Он с нею и не порвал – до самой смерти двадцать семь лет спустя. Но все эти двадцать семь лет Шмелев прожил в Париже. Шанса что-то переменить жизнь ему не дала.

Не подарила она этого шанса и бывшим галлиполийцам, почти никому, исключая тех, кто впоследствии примкнул к разным просоветским организациям и вернулся на родину, чтобы (почти без исключений) вскоре проследовать в колымские и северные лагеря, если обошлось без высшей меры. Возвращенцев оказалось сравнительно немного, основная масса так и осела в Европе. Больше всего в Париже и его пригородах.

Бежавших из России на Запад все прибывало по мере того, как шла к завершению Гражданская война. Точное их число никогда не поддавалось надежным подсчетам, но в любом случае цифры были не менее как семизначными. Полярный исследователь норвежец Фритьоф Нансен, который возглавил созданный Лигой Наций комитет по делам русских беженцев, в своем отчете 1924 года привел данные без сведений по некоторым странам с большой русской диаспорой, но все равно получилось, что за рубежами России находилось до миллиона ее бывших подданных. Скорее всего их было от полутора до двух миллионов. И каждый десятый, может быть, каждый восьмой из них – во Франции. А в ее столице и парижских предместьях проживало от двадцати пяти до сорока тысяч россиян, покинувших отечество.

У большинства были нансеновские паспорта. Они обычно содержали отметки, которыми ограничивались возможности владельцев получить работу. Въезд в страну и выезд требовали специального разрешения. Кое-кто умудрялся годами жить вовсе без документов. Такие – кем бы они ни были в своей прежней русской жизни – становились парижскими клошарами, то есть бродягами: ночевали где-нибудь под мостом Александра III или на скамейке в Булонском лесу, с утра шли на рынок, известный под названием «Чрево Парижа» (многие, должно быть, в юности читали одноименный роман популярного в начале века Эмиля Золя), – за отбросами, оставшимися при разгрузке машин с овощами и сыром.

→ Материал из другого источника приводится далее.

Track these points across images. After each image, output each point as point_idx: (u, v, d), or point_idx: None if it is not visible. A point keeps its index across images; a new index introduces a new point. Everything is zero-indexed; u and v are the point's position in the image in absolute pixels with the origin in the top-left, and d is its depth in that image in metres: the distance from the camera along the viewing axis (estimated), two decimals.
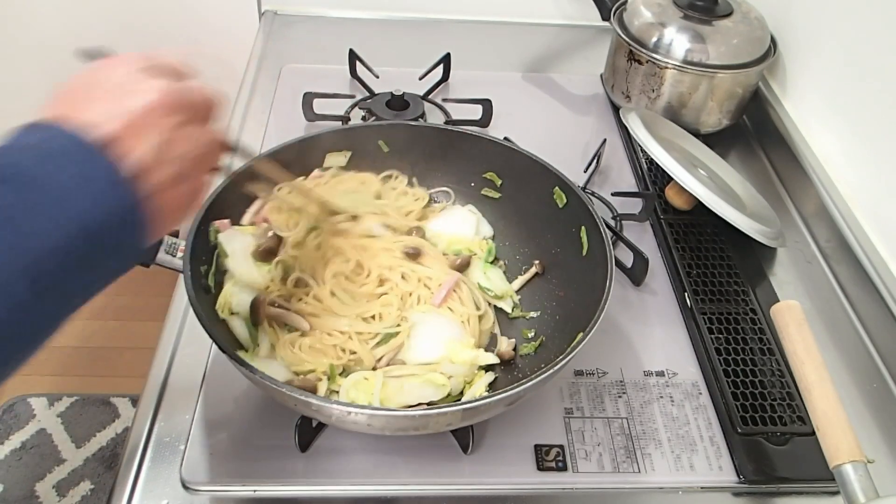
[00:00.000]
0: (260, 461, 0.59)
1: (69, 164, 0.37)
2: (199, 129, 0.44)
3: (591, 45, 1.22)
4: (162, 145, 0.41)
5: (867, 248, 0.78)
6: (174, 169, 0.41)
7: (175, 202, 0.42)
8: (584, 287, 0.66)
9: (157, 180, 0.40)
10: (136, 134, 0.40)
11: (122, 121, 0.39)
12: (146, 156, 0.40)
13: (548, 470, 0.60)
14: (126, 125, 0.39)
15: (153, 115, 0.41)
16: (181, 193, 0.43)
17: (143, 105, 0.40)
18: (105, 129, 0.39)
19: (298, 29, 1.20)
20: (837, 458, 0.52)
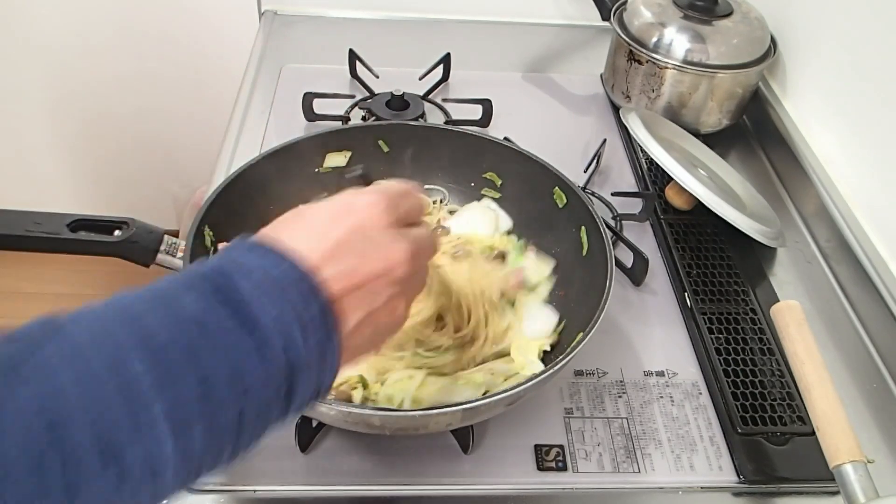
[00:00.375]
0: (260, 461, 0.59)
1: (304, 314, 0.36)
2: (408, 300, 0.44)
3: (591, 45, 1.22)
4: (373, 314, 0.40)
5: (867, 248, 0.78)
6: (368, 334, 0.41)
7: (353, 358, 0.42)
8: (584, 287, 0.66)
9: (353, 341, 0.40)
10: (361, 297, 0.39)
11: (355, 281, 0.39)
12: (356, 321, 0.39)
13: (548, 470, 0.60)
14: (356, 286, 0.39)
15: (382, 281, 0.40)
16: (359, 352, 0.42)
17: (380, 270, 0.40)
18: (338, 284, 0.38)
19: (298, 29, 1.20)
20: (837, 458, 0.52)
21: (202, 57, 1.41)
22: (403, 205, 0.44)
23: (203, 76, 1.44)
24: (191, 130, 1.52)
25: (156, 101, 1.48)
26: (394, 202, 0.43)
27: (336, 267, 0.38)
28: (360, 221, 0.41)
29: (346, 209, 0.41)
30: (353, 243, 0.40)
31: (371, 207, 0.42)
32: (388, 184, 0.45)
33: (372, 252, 0.40)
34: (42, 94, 1.47)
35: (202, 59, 1.41)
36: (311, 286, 0.37)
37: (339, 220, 0.40)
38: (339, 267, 0.38)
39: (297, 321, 0.35)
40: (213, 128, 1.15)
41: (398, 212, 0.43)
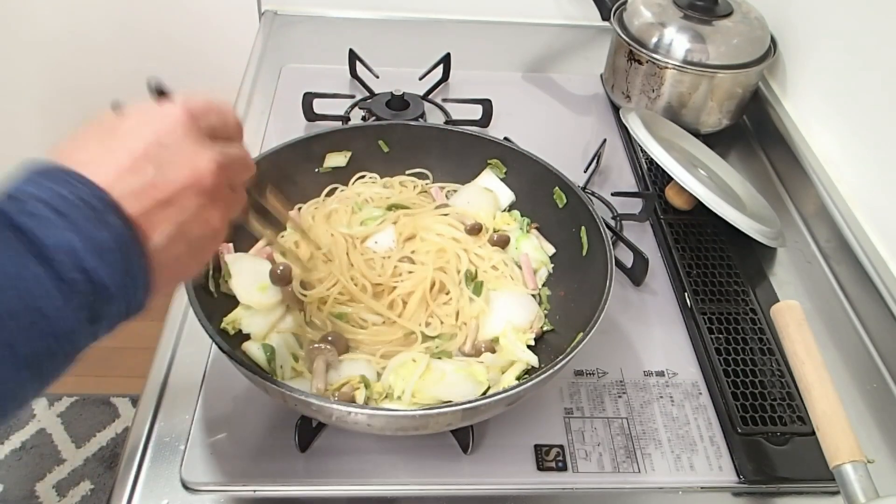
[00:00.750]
0: (260, 461, 0.59)
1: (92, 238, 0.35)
2: (221, 212, 0.42)
3: (591, 45, 1.22)
4: (183, 226, 0.39)
5: (867, 248, 0.78)
6: (182, 248, 0.40)
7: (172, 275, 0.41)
8: (584, 287, 0.66)
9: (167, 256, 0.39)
10: (166, 212, 0.38)
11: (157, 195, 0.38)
12: (166, 235, 0.38)
13: (548, 470, 0.60)
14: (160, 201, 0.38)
15: (188, 192, 0.39)
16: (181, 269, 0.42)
17: (183, 180, 0.39)
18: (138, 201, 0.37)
19: (298, 29, 1.20)
20: (837, 458, 0.52)
21: (202, 57, 1.41)
22: (208, 118, 0.42)
23: (203, 76, 1.43)
24: None
25: None
26: (196, 113, 0.41)
27: (133, 182, 0.37)
28: (158, 133, 0.39)
29: (142, 121, 0.39)
30: (151, 156, 0.38)
31: (169, 118, 0.40)
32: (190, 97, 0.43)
33: (172, 163, 0.39)
34: (42, 95, 1.47)
35: (202, 58, 1.41)
36: (101, 207, 0.35)
37: (134, 133, 0.39)
38: (137, 182, 0.37)
39: (87, 245, 0.34)
40: None
41: (201, 123, 0.41)
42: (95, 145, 0.38)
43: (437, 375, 0.59)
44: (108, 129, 0.39)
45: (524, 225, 0.75)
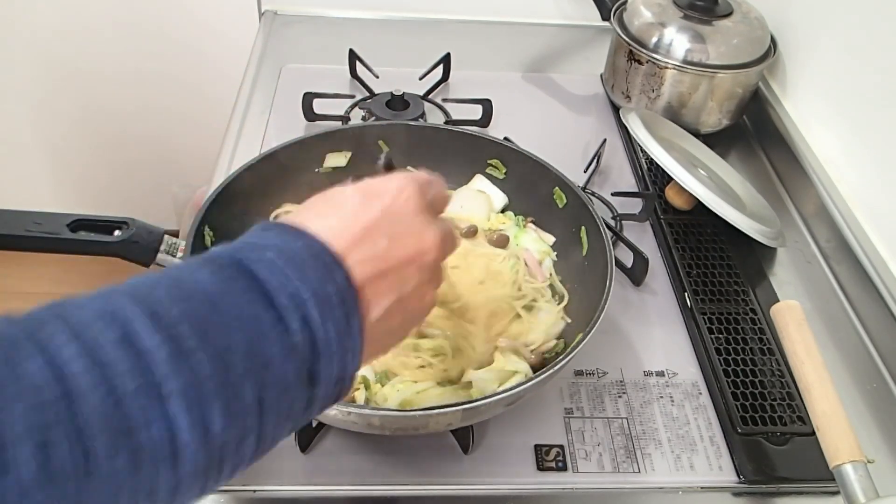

Бывало, кому-то фортуна посылала нежданную улыбку. Об одном таком случае рассказывает в своих мемуарах хронист русской эмиграции Роман Гуль. У него был знакомый художник по имени Лазарь Меерсон, человек богемы, безалаберный и непутевый. Слишком ясные предвестия скорого будущего дали ему почувствовать, что Берлин не лучшее место для людей с такой фамилией, и Меерсон перебрался в Париж, где бедствовал, пока на его пути не встретился кинорежиссер Рене Клер. Эскизы декораций, которые Меерсон писал для какой-то русской студии, понравились ему, и последовало приглашение работать в картине, которую Клер тогда готовился снимать. Картина, законченная в 1930-м, называлась «Под крышами Парижа», она вошла в историю кино. Бездомный Меерсон с тех пор занимал студию, выходившую окнами на парк Монсури, и завтракал в фешенебельном кафе «Рон пуан» на Елисейских Полях.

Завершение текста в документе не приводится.